* Exercise directions:
Retype the stretch of lines from the line containing "Rendered at 2000 by 1125 pixels." through the line containing "List each element's", character for character.

* Data section:
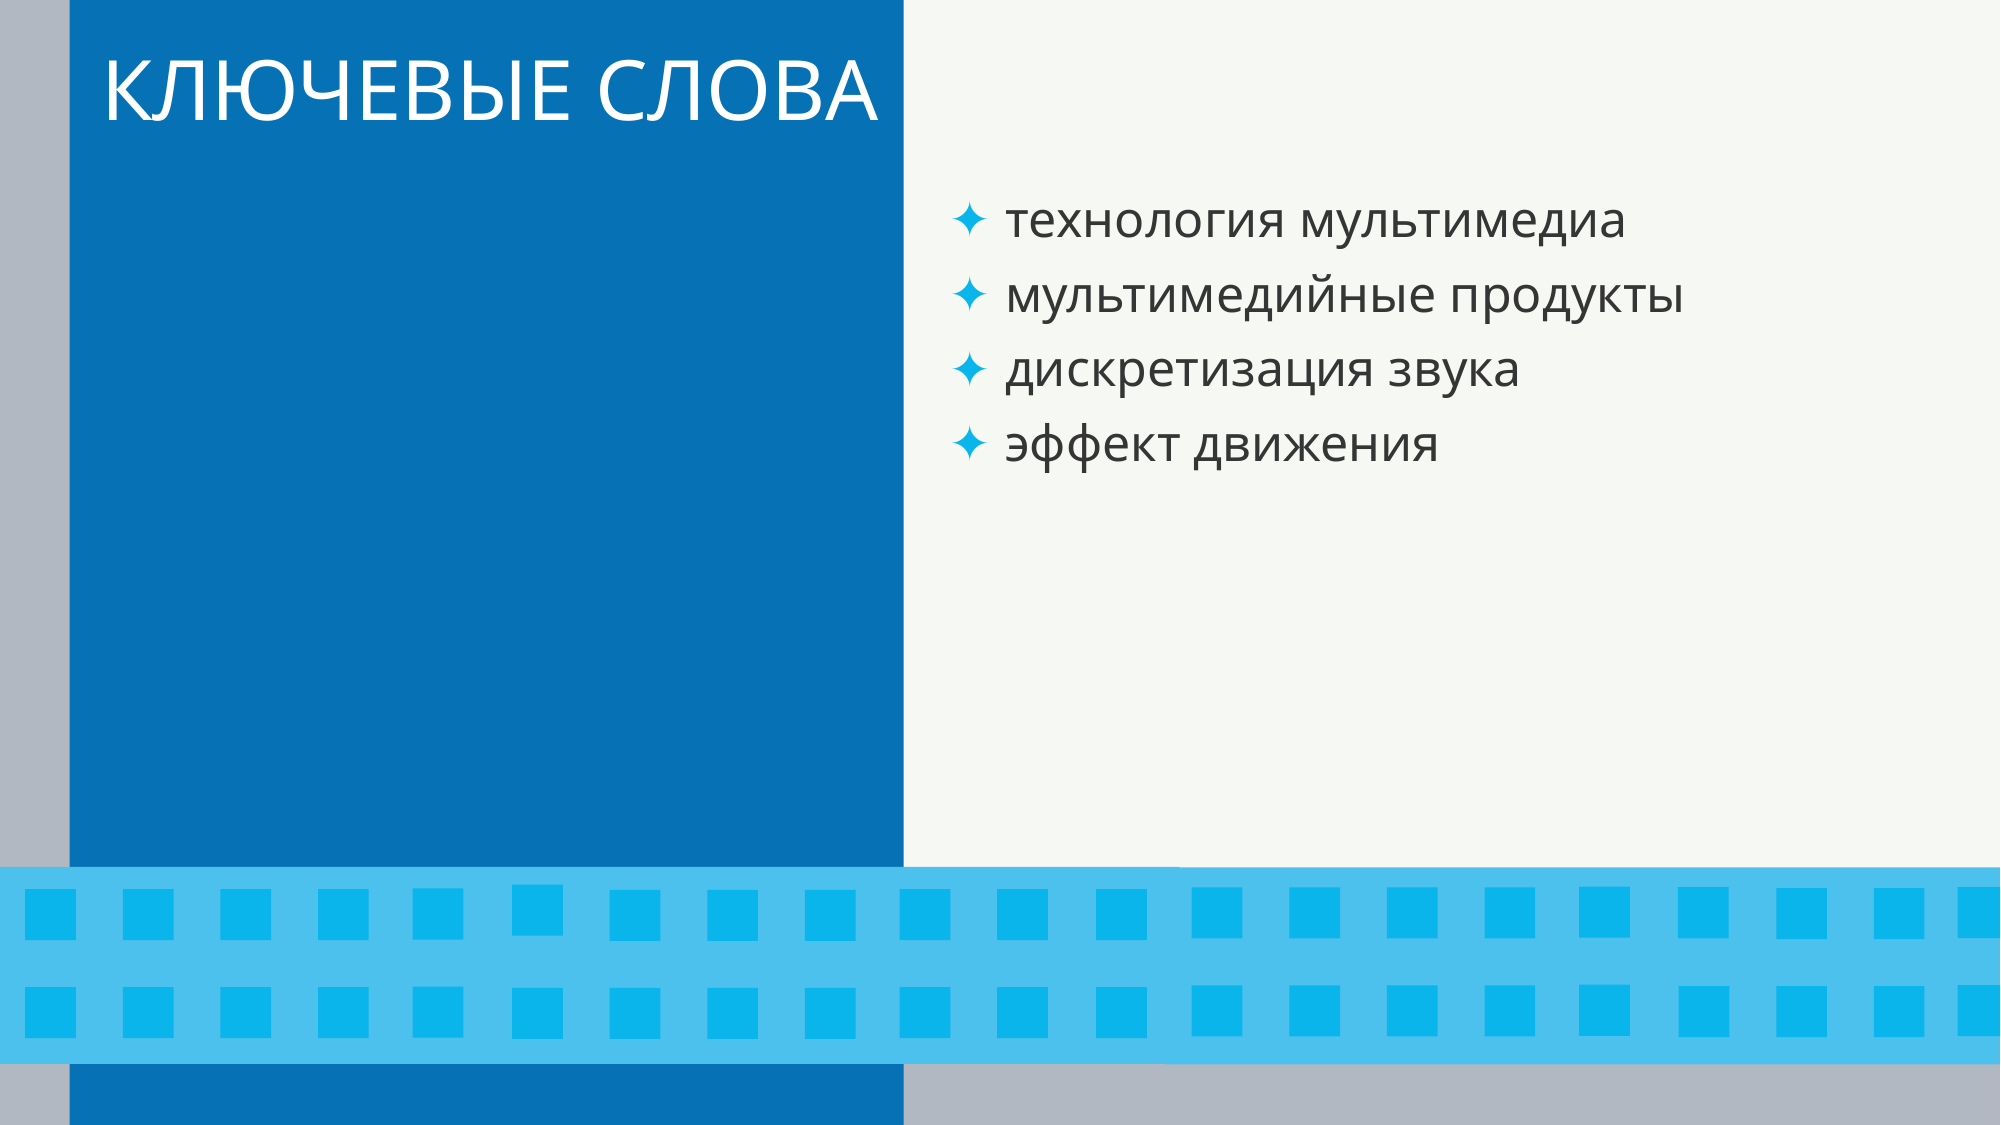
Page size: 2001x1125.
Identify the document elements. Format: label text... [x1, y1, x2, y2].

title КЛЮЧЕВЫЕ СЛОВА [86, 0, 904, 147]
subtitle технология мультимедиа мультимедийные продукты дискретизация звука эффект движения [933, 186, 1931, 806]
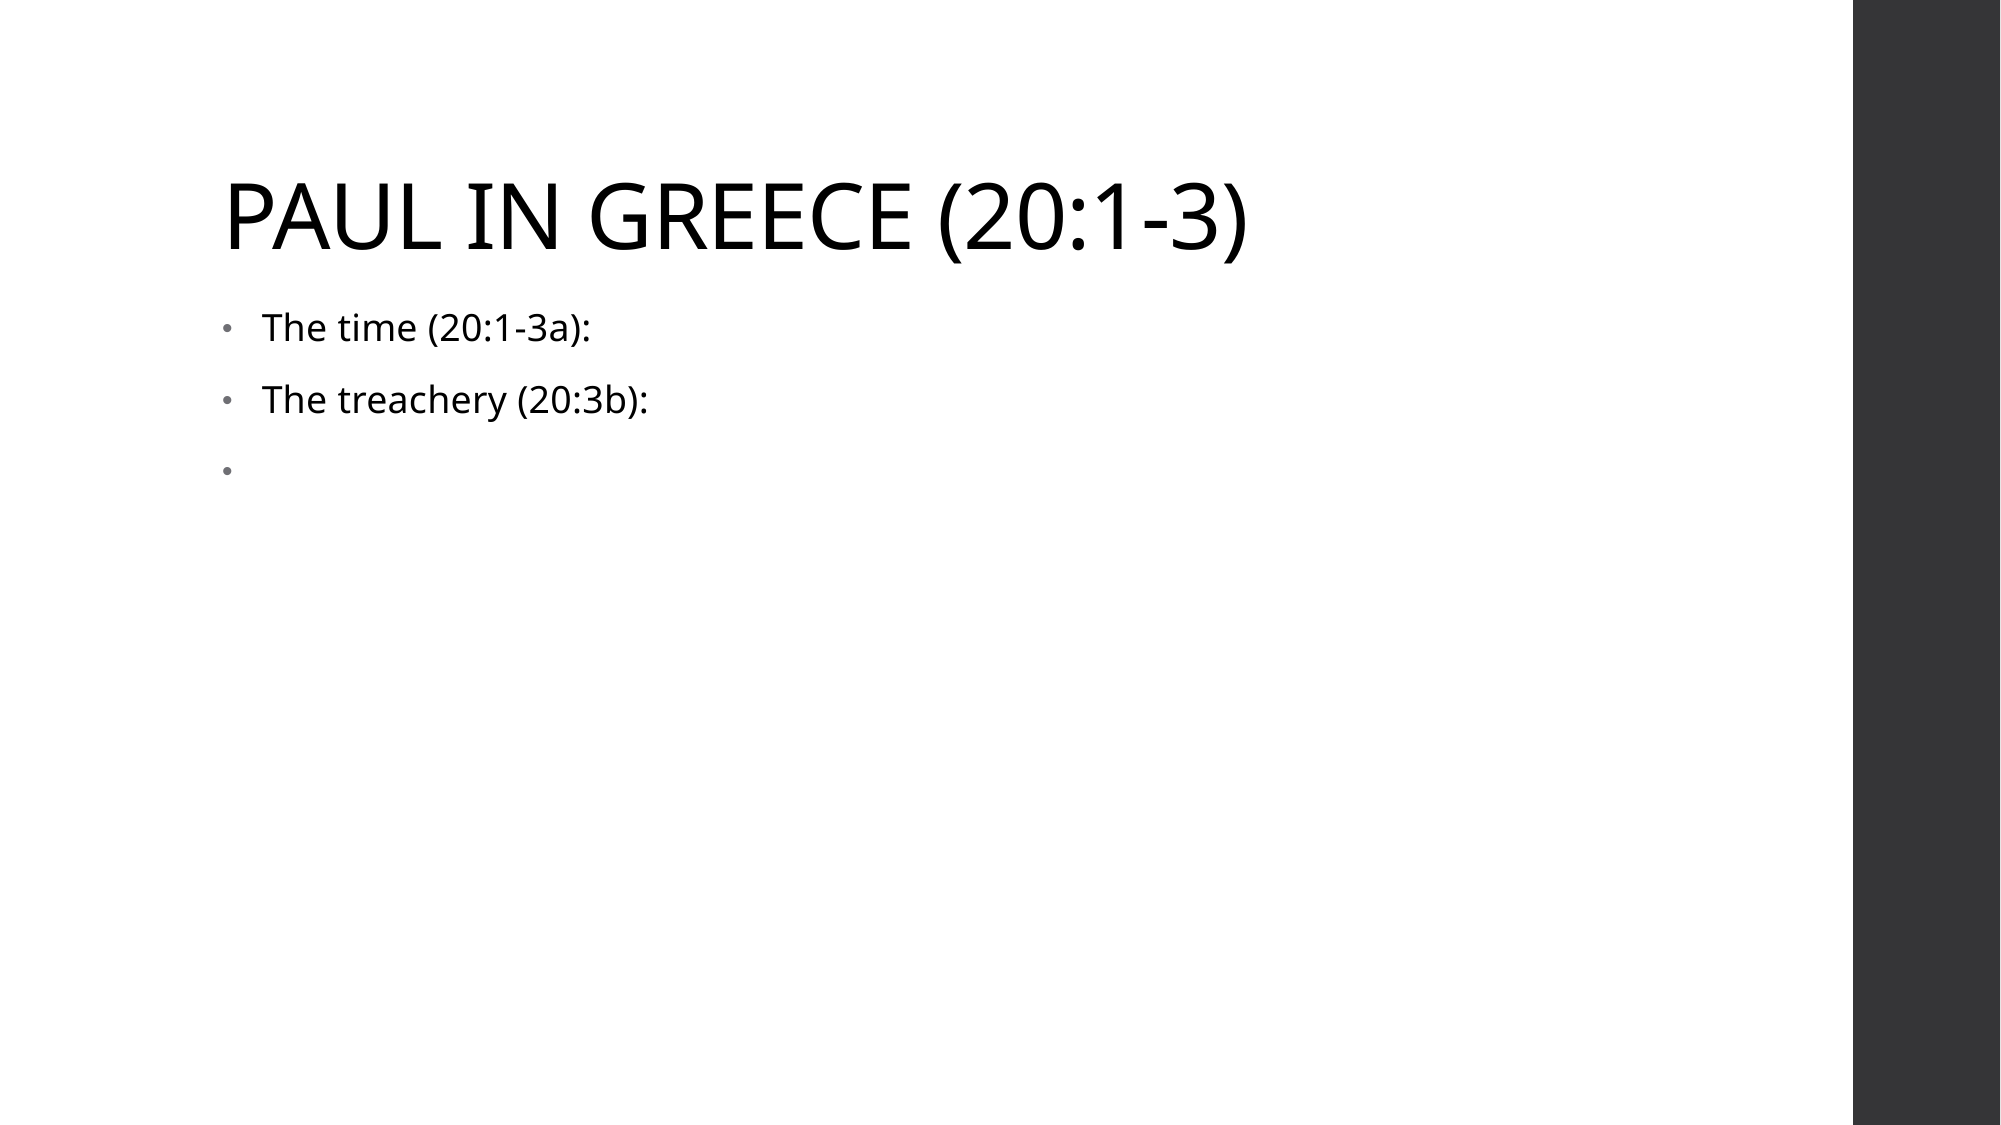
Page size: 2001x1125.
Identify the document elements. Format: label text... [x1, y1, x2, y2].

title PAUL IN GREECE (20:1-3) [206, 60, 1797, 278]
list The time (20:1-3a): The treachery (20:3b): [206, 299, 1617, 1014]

---

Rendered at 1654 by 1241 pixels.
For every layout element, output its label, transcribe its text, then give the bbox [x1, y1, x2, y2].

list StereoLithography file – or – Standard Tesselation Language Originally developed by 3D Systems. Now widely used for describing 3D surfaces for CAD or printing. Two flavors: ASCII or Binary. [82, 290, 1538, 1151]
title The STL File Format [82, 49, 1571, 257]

--

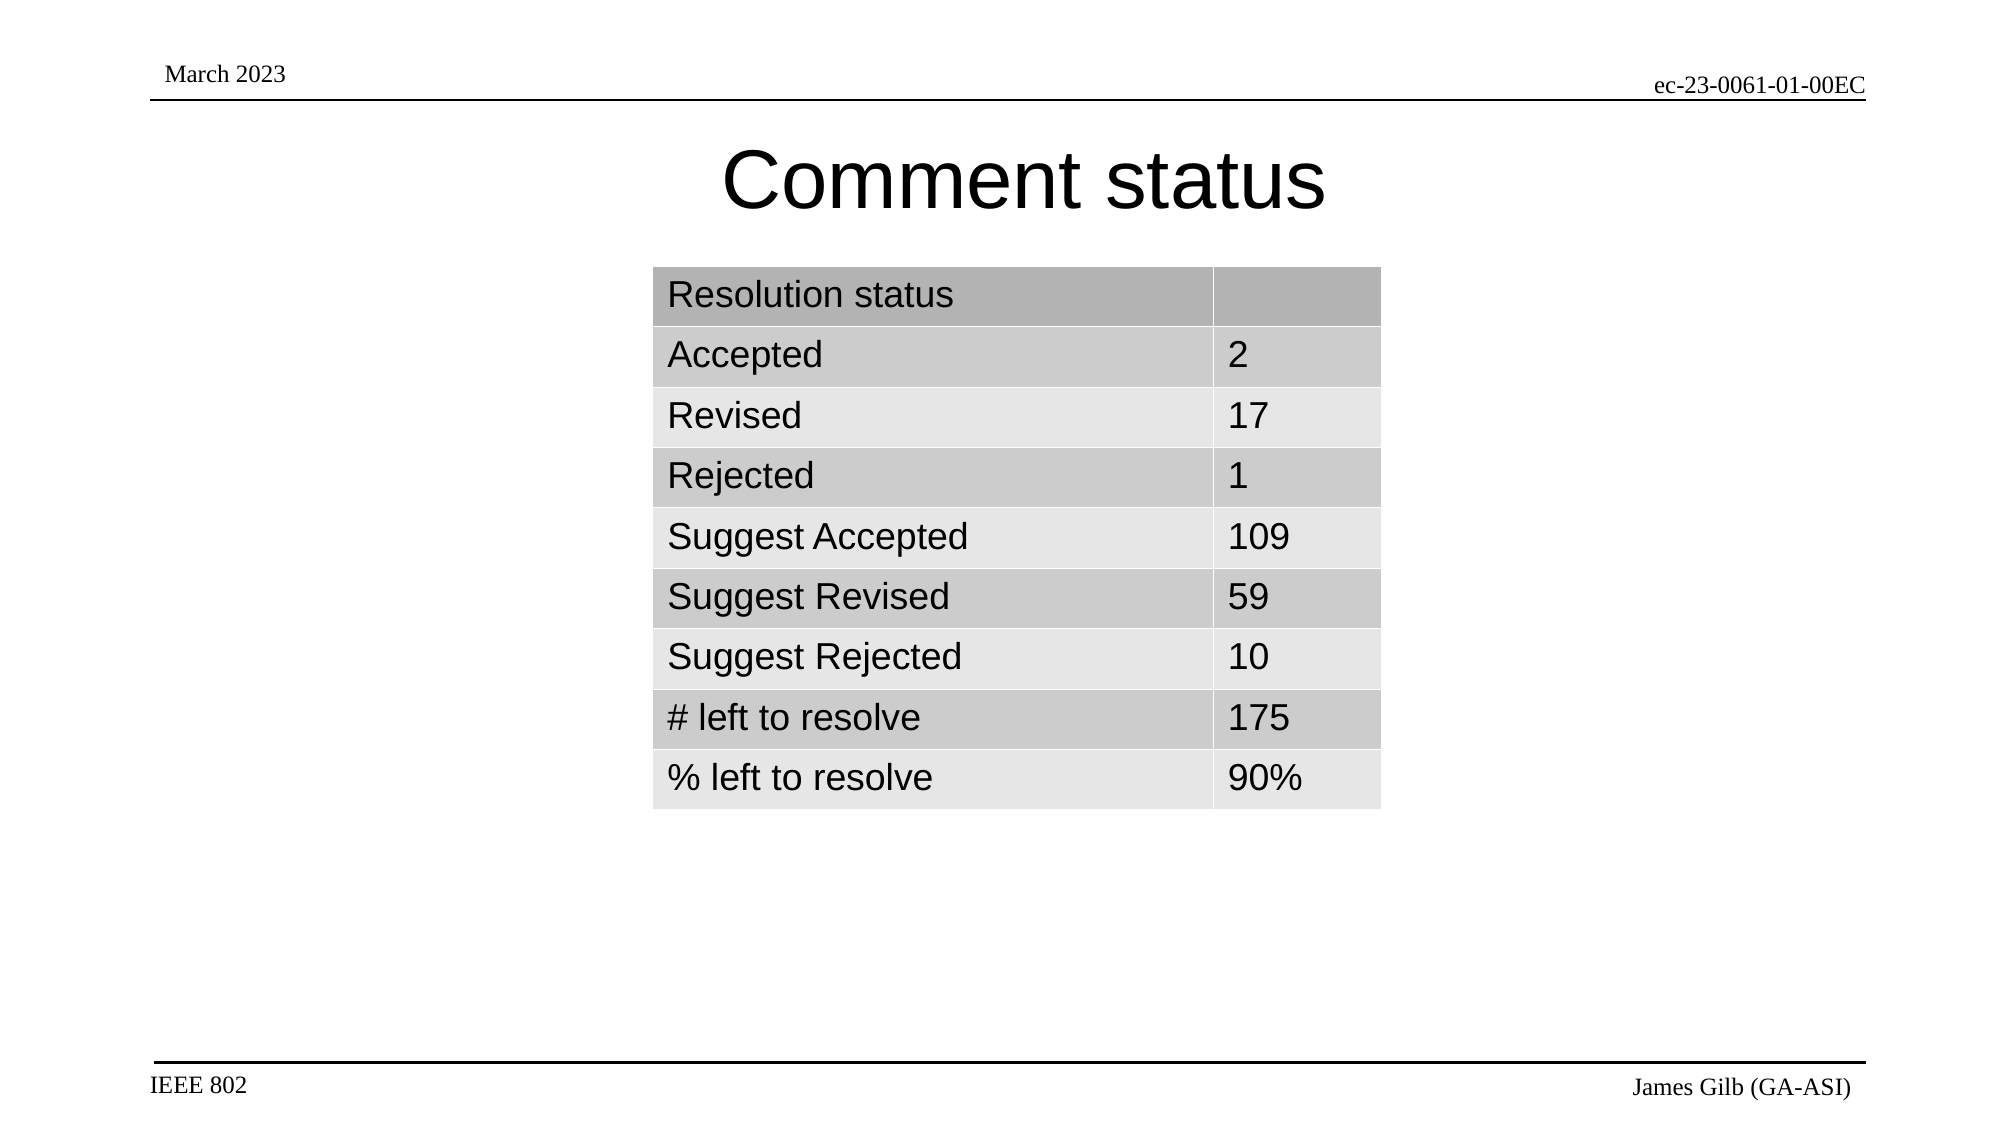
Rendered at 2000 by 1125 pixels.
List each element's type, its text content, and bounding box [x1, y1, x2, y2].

* Output for this exercise:
Rendered at 2000 by 1125 pixels.
List each element's type, its text content, and bounding box [x1, y1, x2, y2].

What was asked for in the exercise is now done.